Suddenly, Red and Kitty– Eric's parents entered the basement with smiles on their faces. Jackie immediately jumped from Kelso's lap and stood up awkwardly.
She didn't want them to think she was a slut.
Red picked up a box. Kitty said to us, " T-minus one hour till the garage sale. Oh, I feel like an astronaut."
Kitty saw the box red was picking up and melted in nostalgia.
"Oh, Red. Remember how bad Eric wanted these roller skates? Oh... The yo-yo. Aw… Your plastic vomit."
She picked up a prank vomit from the box and showed it to Eric.
"I fell for that." Kitty said seriously and put it back in the box.
"Yeah. You wasted a lot of my money, son." Red said with a sarcastic tone.
"Me and my damn childhood." Eric said meekly, completely different from the personality he showed in front of us.
Red saw the notepad and asked, "What's this?" He put the box on the couch top and read it out loud.
"Article 3– If a Bro's girlfriend feeds the other bros, then the other bros have the responsibility of smacking him on the back of his head when he looks at another woman."
Red looked at Eric with disbelief. Eric immediately raised his hands up and said, "Hyde wrote it."
Jackie was elated, Kelso was flustered.
Kelso said, "Hyde. I felt like most of the law is targeting…" Jackie looked at him, which made him change his tune, "Fez…"
He didn't want to say himself as he knew Jackie would be angry at him again.
"How can it target me? I don't even have a girl." Fez muttered with disbelief.
Kitty laughed at the article, with her hand on her hips and another one on the laundry, "Hyde.
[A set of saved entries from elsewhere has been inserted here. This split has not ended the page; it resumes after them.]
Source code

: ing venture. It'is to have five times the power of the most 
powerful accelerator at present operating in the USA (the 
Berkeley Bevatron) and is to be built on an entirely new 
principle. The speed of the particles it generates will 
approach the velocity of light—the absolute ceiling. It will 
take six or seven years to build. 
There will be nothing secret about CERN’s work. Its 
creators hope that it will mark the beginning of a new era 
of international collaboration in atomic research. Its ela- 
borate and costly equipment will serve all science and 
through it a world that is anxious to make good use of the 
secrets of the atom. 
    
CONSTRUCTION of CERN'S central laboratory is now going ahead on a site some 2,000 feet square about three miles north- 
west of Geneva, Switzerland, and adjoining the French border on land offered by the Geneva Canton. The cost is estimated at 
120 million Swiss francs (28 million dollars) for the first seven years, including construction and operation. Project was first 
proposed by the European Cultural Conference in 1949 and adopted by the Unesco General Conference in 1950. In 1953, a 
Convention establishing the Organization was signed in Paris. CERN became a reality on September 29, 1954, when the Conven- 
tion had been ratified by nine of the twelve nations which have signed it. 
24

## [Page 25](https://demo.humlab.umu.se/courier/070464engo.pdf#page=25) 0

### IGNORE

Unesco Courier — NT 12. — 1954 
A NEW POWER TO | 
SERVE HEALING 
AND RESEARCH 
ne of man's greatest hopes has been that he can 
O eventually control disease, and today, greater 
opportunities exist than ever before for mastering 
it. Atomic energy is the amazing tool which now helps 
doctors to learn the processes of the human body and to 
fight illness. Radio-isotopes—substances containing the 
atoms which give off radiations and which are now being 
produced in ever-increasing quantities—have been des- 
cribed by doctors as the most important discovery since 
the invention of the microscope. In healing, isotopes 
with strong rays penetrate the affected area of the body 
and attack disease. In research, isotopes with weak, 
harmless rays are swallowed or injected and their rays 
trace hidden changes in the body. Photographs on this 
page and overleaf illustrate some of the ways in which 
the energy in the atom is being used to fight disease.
That's a really good rule. I didn't know you had what it takes to be a writer. Isn't that a good law Red?"
Red grimaced at first, then he accepted it, "I mean. I'm not going to say it's not good. It's reasonable to say at least."
Jackie turned to me. "Hyde. What do you want to eat–"
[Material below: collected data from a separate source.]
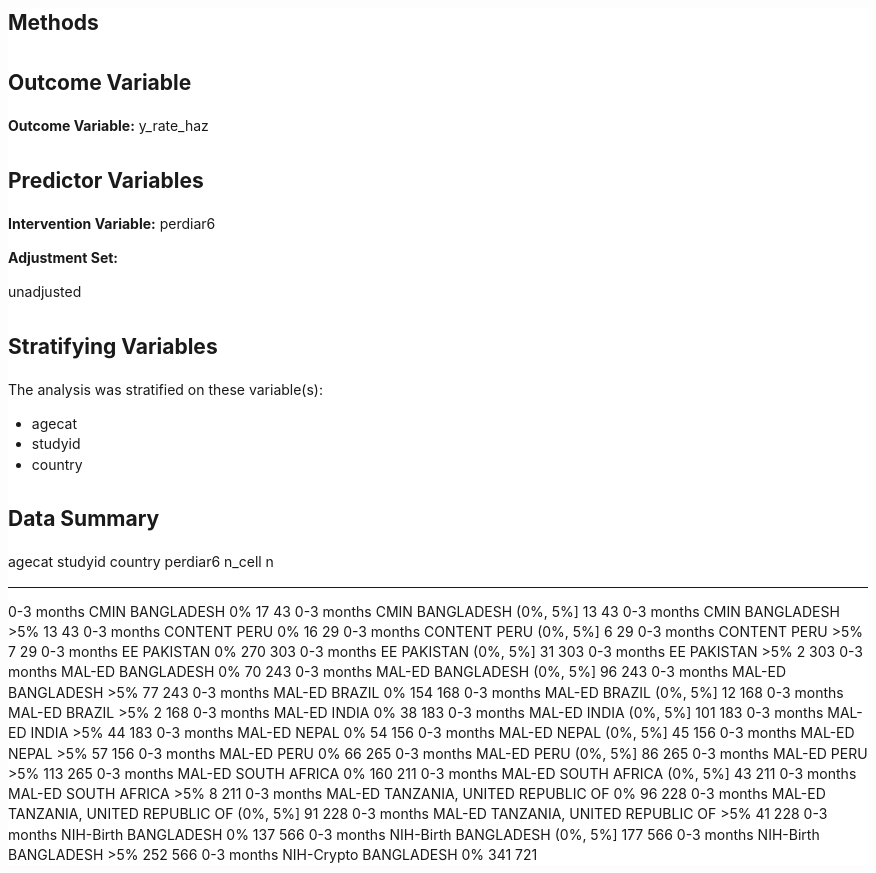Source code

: 





## Methods
## Outcome Variable

**Outcome Variable:** y_rate_haz

## Predictor Variables

**Intervention Variable:** perdiar6

**Adjustment Set:**

unadjusted

## Stratifying Variables

The analysis was stratified on these variable(s):

* agecat
* studyid
* country

## Data Summary

agecat         studyid      country                        perdiar6    n_cell     n
-------------  -----------  -----------------------------  ---------  -------  ----
0-3 months     CMIN         BANGLADESH                     0%              17    43
0-3 months     CMIN         BANGLADESH                     (0%, 5%]        13    43
0-3 months     CMIN         BANGLADESH                     >5%             13    43
0-3 months     CONTENT      PERU                           0%              16    29
0-3 months     CONTENT      PERU                           (0%, 5%]         6    29
0-3 months     CONTENT      PERU                           >5%              7    29
0-3 months     EE           PAKISTAN                       0%             270   303
0-3 months     EE           PAKISTAN                       (0%, 5%]        31   303
0-3 months     EE           PAKISTAN                       >5%              2   303
0-3 months     MAL-ED       BANGLADESH                     0%              70   243
0-3 months     MAL-ED       BANGLADESH                     (0%, 5%]        96   243
0-3 months     MAL-ED       BANGLADESH                     >5%             77   243
0-3 months     MAL-ED       BRAZIL                         0%             154   168
0-3 months     MAL-ED       BRAZIL                         (0%, 5%]        12   168
0-3 months     MAL-ED       BRAZIL                         >5%              2   168
0-3 months     MAL-ED       INDIA                          0%              38   183
0-3 months     MAL-ED       INDIA                          (0%, 5%]       101   183
0-3 months     MAL-ED       INDIA                          >5%             44   183
0-3 months     MAL-ED       NEPAL                          0%              54   156
0-3 months     MAL-ED       NEPAL                          (0%, 5%]        45   156
0-3 months     MAL-ED       NEPAL                          >5%             57   156
0-3 months     MAL-ED       PERU                           0%              66   265
0-3 months     MAL-ED       PERU                           (0%, 5%]        86   265
0-3 months     MAL-ED       PERU                           >5%            113   265
0-3 months     MAL-ED       SOUTH AFRICA                   0%             160   211
0-3 months     MAL-ED       SOUTH AFRICA                   (0%, 5%]        43   211
0-3 months     MAL-ED       SOUTH AFRICA                   >5%              8   211
0-3 months     MAL-ED       TANZANIA, UNITED REPUBLIC OF   0%              96   228
0-3 months     MAL-ED       TANZANIA, UNITED REPUBLIC OF   (0%, 5%]        91   228
0-3 months     MAL-ED       TANZANIA, UNITED REPUBLIC OF   >5%             41   228
0-3 months     NIH-Birth    BANGLADESH                     0%             137   566
0-3 months     NIH-Birth    BANGLADESH                     (0%, 5%]       177   566
0-3 months     NIH-Birth    BANGLADESH                     >5%            252   566
0-3 months     NIH-Crypto   BANGLADESH                     0%             341   721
"A meatball sub." I interjected before she could finish asking.
Eric and Donna laughed. Eric muttered to himself, "Oh. That's why you put that in. That's clever."
Jackie squealed and giggled, saying, "Oh! I can get on with this rule. Micheal. Let's go and get Steven a meatball sub."
"But– But– But–" Kelso stammered with disbelief while everyone laughed at his misery.
"Oh you damn Hyde!" Kelso cursed me before they left the basement.
[+4 Favorability]
I laughed in satisfaction. Then, the recording stopped. The system said it was time for the theme song to appear.